July 11, 2016


Comments

 
 
 
  • I endorse the premise of this article – credit unions need to make new channels (i.e. mobile) as efficient and easy to use as the more established ones (i.e. online and ATM). But I believe the title is misleading. It is not the case that 87.9% of us do not use mobile banking. The Fed stated back in March 2015 that 39% of us used mobile banking 4-5 times per month. Assume that number has risen by 33% since then, based on historical trend. The survey cited is saying that, of those who do not use mobile banking, 89.7% responded with a reason that their needs are met using other channels. That’s not a bad thing. When you need cash, mobile banking will not suffice. Many people still prefer to have a larger screen to see their checking account transactions, and to cob through the list of their bill payees, no matter how slick the mobile app is at providing the same information.

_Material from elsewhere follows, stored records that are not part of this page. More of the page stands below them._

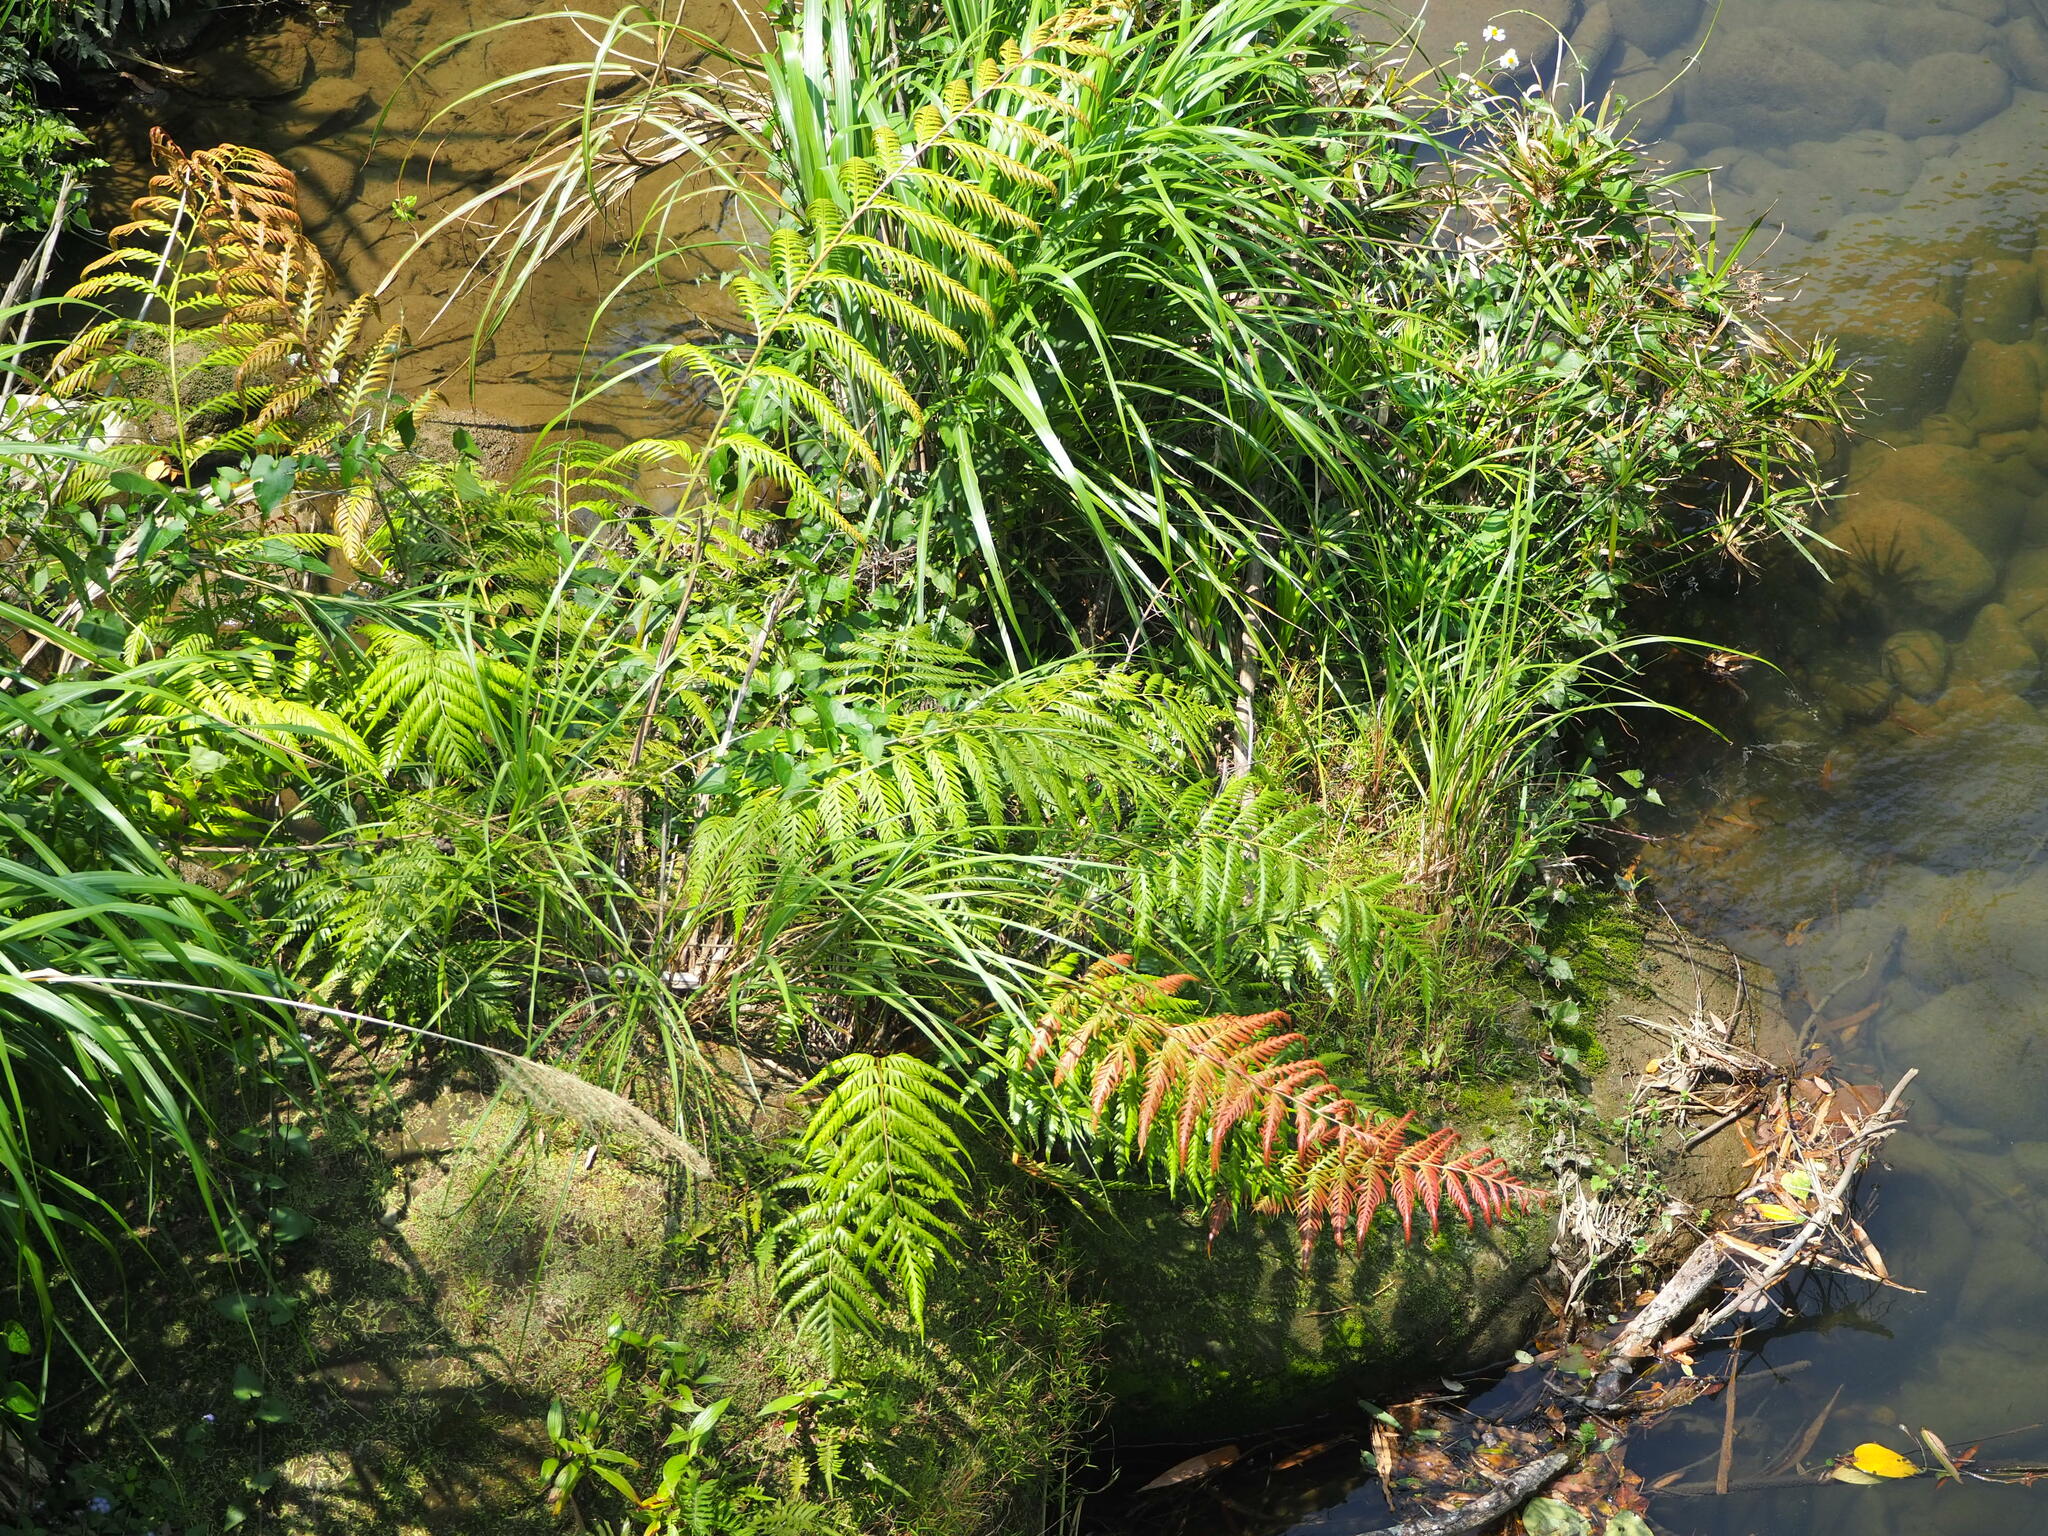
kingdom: Plantae
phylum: Tracheophyta
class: Polypodiopsida
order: Polypodiales
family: Blechnaceae
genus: Woodwardia
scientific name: Woodwardia prolifera
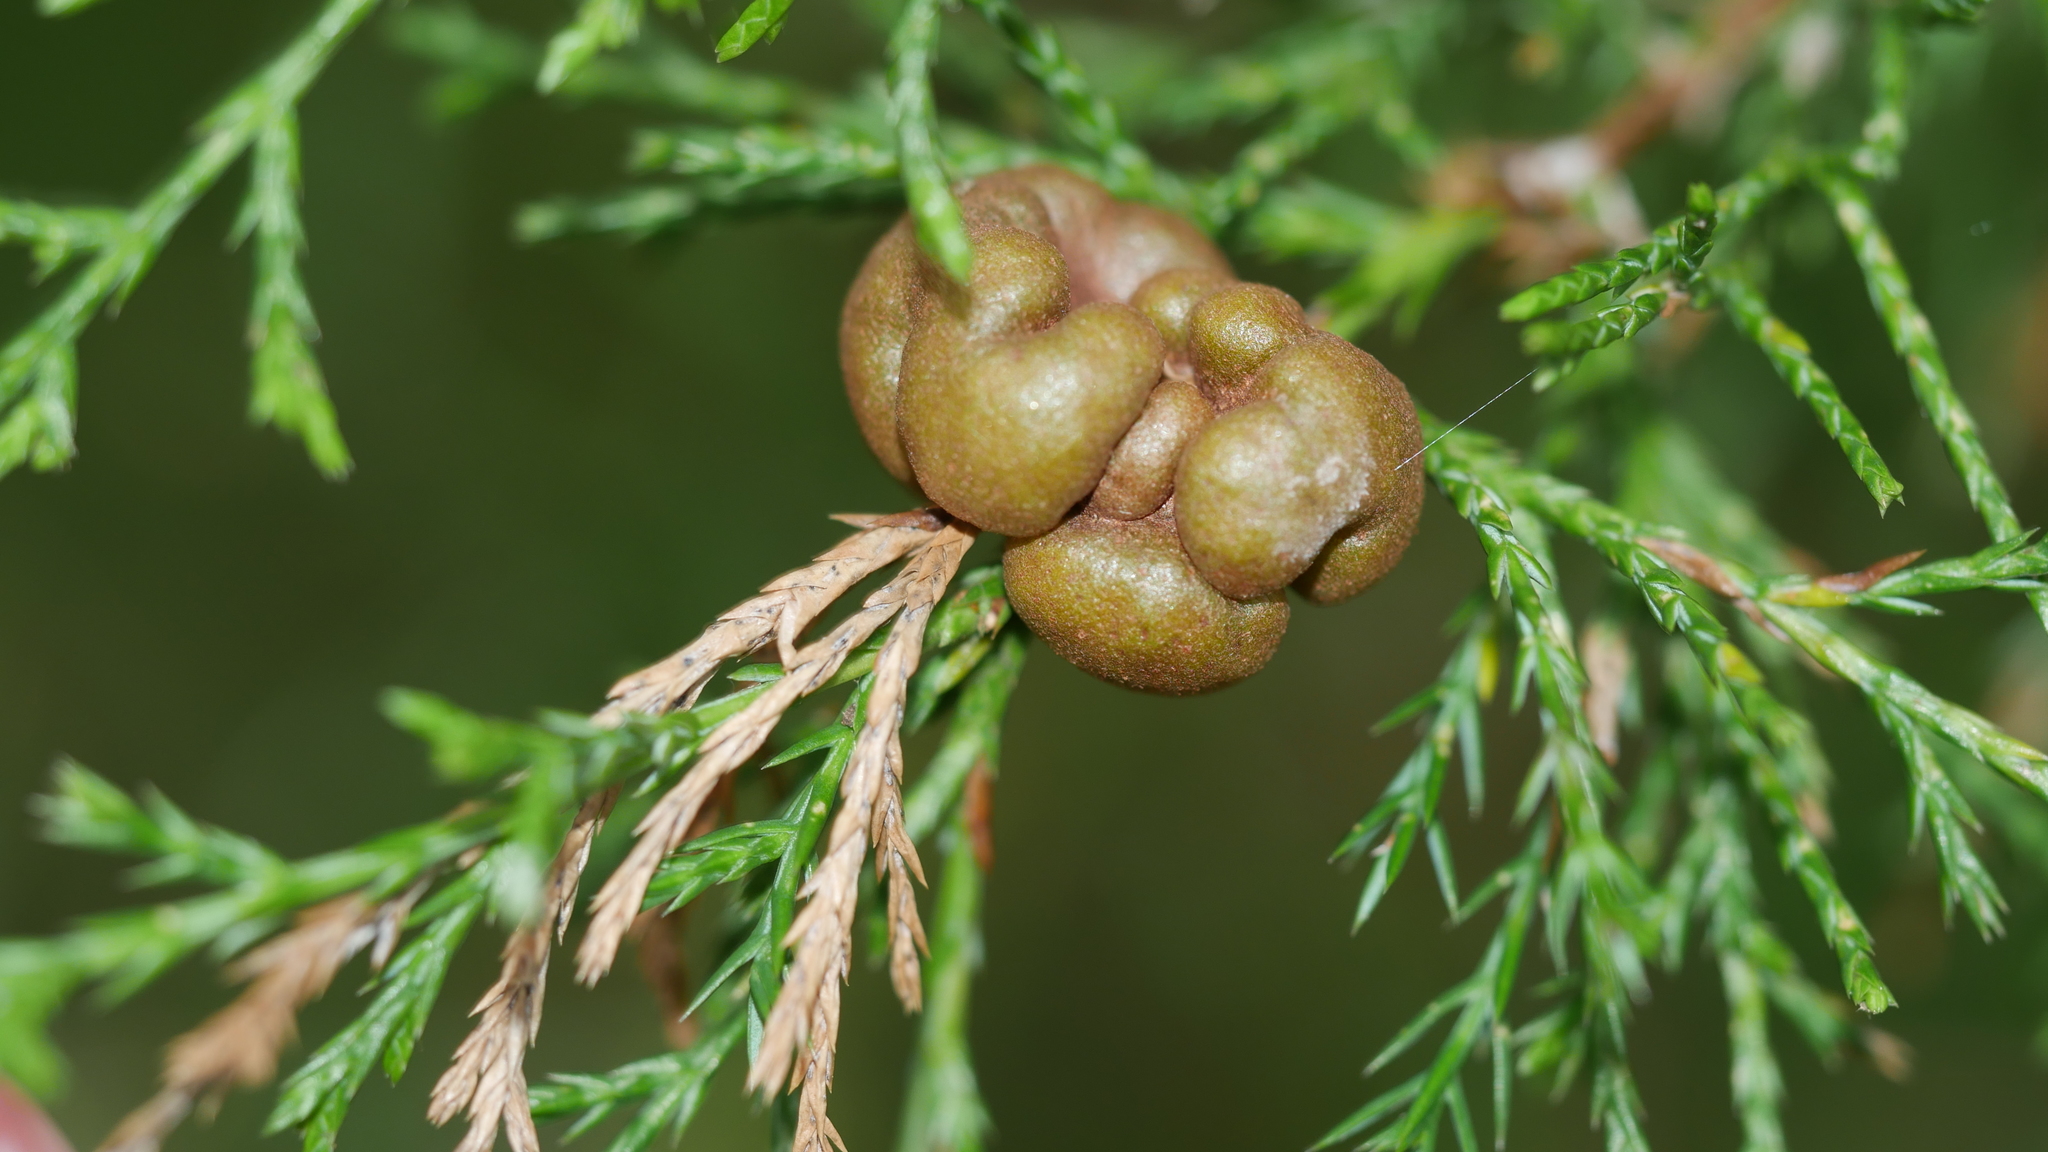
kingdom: Fungi
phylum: Basidiomycota
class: Pucciniomycetes
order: Pucciniales
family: Gymnosporangiaceae
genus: Gymnosporangium
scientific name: Gymnosporangium juniperi-virginianae
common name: Juniper-apple rust
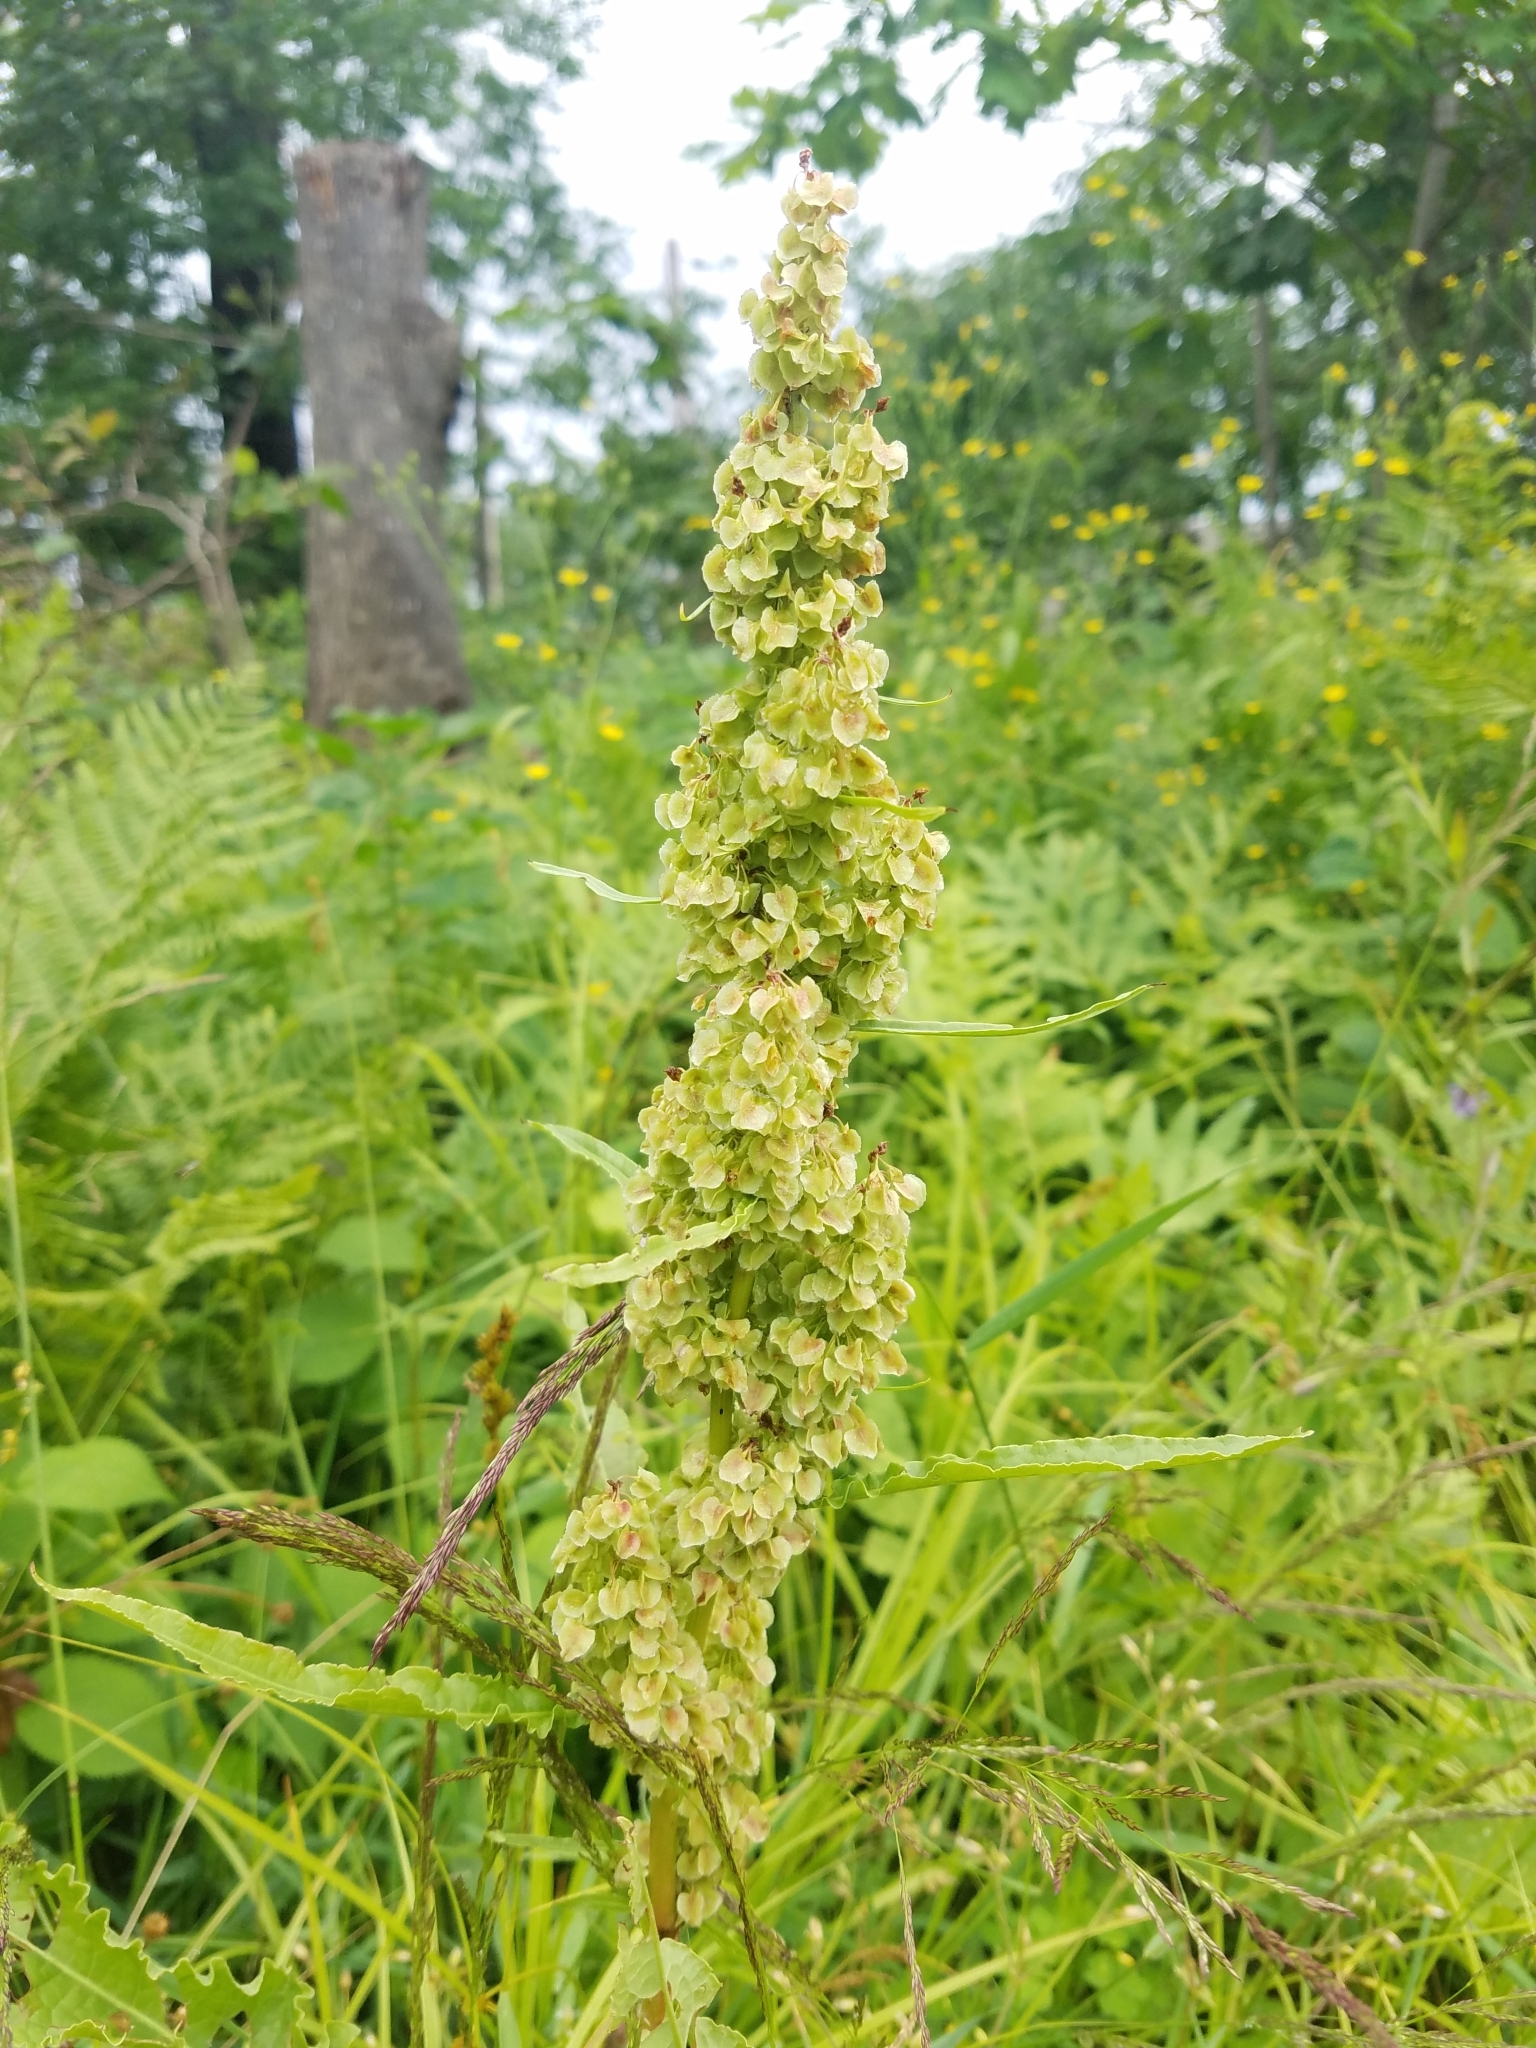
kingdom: Plantae
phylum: Tracheophyta
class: Magnoliopsida
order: Caryophyllales
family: Polygonaceae
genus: Rumex
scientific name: Rumex crispus
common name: Curled dock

Granted, your point about improving mobile banking rings true in several areas. Most RDC implementations still result in checks being held for further review, with a percentage of RDC transactions rejected for unreadable MICR or incorrect endorsement; it’s nearly unheard of for a check deposited at an ATM to be rejected. Mobile account opening, up until recently a very rare sight among credit unions, is a great way to attract a demographic whose needs are not being met through existing channels.
    Lou Grilli
     
     
     
  • Thank you for the thoughtful comment, Lou. You offer many good points. Thank you, as well, for reading CreditUnions.com and taking the time to add to the conversation.
    Rebecca Wessler
  • I question the validity of mobile banking usage data sited as this 2015 Consumers and Mobile Financial Services report by the federal reserve looking at 2014 survey data states key findings that are contradictory: • Mobile phones are in widespread use. —Eighty-seven percent of the U.S. adult population has a mobile phone, consistent with 2013. —Seventy-one percent of mobile phones are smartphones (Internet-enabled), up from 61 percent a year earlier. • The ubiquity of mobile phones is changing the way consumers access financial services. —Thirty-nine percent of all mobile phone owners with a bank account have used mobile banking in the 12 months prior to the survey, up from 33 percent in 2013 and 29 percent in 2012. —Fifty-two percent of smartphone owners with a bank account have used mobile banking in the 12 months prior to the survey, up from 51 percent a year earlier. —Among those mobile phone users with bank accounts who do not currently use mobile banking, 11 percent think that they will probably or definitely use it within the next 12 months, down from 12 percent a year earlier. —The most common use of mobile banking is to check account balances or recent transactions (94 percent of mobile banking users). —Among mobile banking users, transferring money between an individual’s own accounts (61 percent) and receiving an alert (e.g., a text message, push notification, or e-mail) from their bank (57 percent) are the second- and third-most common uses of mobile banking. —Fifty-one percent of mobile banking users have deposited a check using their mobile phone in the 12 months prior to the survey, up from 38 percent in 2013. —Among mobile banking users, the frequency of use has increased slightly, from a median of four times per month in 2013 to five times per month in 2014. This frequency was five times per month in 2012. http://www.federalreserve.gov/econresdata/consumers-and-mobile-financial-services-report-201503.pdf
    Anonymous
     
     
     
  • Thank you for offering this additional information. We welcome all perspectives on CreditUnions.com, and comments like yours keeps us on our toes. We appreciate you reading our article and responding.